BEGIN Exercise data

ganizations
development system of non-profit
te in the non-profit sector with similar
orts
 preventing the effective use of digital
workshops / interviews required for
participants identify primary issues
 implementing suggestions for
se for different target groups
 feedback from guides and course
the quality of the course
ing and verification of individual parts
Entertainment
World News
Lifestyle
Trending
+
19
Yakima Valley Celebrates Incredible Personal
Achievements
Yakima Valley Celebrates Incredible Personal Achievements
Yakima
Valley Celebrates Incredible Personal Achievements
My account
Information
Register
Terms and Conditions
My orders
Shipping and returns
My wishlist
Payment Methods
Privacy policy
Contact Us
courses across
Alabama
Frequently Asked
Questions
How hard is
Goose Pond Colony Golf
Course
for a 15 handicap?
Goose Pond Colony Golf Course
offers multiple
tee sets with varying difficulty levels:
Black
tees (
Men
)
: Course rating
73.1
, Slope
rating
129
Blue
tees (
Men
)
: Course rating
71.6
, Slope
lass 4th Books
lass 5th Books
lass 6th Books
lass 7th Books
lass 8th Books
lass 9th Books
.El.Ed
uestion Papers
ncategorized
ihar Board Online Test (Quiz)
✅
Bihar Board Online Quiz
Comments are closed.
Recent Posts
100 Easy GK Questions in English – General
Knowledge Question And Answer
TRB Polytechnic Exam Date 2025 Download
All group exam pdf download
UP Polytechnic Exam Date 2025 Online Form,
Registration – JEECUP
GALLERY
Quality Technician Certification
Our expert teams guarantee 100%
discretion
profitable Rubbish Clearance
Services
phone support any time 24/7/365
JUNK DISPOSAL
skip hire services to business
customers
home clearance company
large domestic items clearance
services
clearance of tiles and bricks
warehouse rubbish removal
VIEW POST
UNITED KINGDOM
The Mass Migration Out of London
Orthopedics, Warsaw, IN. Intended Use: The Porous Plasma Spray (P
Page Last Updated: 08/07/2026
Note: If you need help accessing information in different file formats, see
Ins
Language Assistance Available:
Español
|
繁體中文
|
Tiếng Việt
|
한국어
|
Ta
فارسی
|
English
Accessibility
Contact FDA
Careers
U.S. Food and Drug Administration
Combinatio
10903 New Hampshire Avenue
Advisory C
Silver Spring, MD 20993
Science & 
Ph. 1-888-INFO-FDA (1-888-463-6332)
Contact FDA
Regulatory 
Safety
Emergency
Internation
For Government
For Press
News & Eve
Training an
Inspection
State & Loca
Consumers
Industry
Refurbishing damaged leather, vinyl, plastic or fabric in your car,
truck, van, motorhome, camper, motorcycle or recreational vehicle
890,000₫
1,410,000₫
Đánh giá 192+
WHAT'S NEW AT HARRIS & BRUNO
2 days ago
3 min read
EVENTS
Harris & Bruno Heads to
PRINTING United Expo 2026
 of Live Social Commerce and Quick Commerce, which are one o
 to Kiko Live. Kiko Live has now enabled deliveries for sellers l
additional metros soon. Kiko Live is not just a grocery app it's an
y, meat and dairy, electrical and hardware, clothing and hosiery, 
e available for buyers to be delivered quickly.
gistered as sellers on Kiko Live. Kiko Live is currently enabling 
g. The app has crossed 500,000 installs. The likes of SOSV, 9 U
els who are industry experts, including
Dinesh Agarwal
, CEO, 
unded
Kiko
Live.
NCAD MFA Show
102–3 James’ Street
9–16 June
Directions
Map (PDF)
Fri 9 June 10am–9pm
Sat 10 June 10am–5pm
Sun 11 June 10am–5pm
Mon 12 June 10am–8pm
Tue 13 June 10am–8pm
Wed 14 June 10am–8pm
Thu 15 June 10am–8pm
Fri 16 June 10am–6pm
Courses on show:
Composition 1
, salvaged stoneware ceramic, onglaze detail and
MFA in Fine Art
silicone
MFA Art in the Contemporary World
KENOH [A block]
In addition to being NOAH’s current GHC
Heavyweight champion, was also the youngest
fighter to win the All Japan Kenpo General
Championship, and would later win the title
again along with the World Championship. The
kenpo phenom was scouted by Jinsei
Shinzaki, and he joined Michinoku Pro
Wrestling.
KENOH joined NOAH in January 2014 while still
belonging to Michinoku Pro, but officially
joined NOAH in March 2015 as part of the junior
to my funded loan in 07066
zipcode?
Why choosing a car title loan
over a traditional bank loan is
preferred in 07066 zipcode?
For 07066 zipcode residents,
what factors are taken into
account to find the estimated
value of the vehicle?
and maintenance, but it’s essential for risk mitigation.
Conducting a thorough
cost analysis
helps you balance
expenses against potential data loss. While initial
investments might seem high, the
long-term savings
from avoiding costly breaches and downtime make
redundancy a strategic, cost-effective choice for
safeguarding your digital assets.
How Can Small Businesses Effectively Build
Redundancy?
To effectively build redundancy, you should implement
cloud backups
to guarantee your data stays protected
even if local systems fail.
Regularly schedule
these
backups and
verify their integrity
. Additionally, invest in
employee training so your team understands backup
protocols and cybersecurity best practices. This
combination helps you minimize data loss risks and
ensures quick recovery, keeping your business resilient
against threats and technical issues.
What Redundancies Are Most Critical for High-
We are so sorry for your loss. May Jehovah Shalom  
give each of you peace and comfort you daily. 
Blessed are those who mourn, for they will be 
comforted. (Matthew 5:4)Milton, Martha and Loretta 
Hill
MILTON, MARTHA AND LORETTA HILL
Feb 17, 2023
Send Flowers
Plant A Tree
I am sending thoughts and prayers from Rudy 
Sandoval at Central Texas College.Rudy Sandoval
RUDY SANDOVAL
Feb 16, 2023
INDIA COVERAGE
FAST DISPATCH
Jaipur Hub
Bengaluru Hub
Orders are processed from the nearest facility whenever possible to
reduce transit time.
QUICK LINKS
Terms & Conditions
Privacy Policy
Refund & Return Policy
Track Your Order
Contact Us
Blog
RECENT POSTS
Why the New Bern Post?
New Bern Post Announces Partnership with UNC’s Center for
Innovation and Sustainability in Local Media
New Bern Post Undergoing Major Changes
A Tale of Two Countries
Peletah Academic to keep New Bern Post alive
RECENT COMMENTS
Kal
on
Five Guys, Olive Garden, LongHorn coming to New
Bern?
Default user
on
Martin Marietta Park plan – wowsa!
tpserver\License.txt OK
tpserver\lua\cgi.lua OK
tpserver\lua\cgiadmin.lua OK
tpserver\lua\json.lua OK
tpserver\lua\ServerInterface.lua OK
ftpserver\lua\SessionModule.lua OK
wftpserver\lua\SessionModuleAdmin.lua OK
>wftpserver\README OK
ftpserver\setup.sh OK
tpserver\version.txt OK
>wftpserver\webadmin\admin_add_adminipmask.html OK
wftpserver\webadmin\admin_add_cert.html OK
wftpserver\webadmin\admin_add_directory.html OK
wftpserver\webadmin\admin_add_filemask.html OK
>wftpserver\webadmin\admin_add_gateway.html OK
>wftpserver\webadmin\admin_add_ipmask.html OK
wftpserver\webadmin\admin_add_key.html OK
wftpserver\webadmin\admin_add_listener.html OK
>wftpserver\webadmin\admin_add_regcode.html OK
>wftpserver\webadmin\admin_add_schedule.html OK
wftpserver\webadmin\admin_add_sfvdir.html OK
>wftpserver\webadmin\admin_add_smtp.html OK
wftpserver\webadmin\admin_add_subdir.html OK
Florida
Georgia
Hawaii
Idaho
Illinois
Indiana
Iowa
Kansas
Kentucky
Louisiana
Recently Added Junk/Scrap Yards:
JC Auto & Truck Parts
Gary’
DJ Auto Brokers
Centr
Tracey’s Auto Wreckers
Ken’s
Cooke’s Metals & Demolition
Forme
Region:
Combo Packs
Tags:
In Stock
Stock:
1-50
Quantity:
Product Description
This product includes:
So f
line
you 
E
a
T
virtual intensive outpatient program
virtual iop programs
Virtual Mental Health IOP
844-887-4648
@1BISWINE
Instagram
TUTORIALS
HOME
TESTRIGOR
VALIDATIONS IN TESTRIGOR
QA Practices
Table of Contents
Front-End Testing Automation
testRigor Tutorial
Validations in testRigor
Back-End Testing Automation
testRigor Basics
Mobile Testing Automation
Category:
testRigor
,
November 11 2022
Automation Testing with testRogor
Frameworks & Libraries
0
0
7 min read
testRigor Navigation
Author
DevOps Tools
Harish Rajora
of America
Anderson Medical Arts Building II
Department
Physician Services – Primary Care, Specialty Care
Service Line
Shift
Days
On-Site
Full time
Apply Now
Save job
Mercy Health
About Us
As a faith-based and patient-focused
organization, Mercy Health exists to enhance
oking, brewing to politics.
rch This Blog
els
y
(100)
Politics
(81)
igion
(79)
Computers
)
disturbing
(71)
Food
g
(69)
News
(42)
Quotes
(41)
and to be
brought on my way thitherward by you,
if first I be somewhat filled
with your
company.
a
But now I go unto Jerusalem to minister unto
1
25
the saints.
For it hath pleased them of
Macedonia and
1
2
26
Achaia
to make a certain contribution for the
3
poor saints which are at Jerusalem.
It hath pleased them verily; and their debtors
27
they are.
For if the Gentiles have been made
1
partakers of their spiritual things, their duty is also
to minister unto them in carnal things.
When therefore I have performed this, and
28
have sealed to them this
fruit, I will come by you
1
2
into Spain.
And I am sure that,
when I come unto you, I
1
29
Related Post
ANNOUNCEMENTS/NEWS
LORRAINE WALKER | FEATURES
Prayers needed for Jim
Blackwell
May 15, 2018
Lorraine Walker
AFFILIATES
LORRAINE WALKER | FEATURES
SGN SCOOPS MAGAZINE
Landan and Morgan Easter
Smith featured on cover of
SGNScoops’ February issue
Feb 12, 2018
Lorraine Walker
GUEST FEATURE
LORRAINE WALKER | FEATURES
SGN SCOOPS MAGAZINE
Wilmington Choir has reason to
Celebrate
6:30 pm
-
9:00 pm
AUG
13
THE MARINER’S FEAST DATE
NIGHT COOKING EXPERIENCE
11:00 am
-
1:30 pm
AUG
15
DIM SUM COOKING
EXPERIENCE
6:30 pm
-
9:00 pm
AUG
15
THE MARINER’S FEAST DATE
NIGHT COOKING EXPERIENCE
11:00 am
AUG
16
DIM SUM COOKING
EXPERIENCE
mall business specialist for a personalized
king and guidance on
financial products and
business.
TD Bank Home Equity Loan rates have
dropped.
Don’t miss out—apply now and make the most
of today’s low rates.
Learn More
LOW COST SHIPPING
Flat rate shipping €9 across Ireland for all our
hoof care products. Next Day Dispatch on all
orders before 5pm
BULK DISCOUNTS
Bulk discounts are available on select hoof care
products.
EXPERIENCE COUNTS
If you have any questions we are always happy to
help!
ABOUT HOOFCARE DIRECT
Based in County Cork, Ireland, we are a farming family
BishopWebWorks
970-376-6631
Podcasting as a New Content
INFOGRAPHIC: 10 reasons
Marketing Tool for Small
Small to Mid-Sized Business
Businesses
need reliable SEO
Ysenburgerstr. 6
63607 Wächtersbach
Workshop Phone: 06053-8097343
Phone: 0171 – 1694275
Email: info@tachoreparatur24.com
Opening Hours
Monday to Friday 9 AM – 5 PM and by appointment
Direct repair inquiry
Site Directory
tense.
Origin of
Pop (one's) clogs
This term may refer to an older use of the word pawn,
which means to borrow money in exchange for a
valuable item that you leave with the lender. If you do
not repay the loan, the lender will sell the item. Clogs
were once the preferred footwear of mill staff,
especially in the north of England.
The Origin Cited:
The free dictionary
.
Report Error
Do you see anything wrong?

END Exercise data

Exercise details:
From the listing above, find the number of lines with the word "Food" in them. Answer with the number only.

Solution to this exercise:
2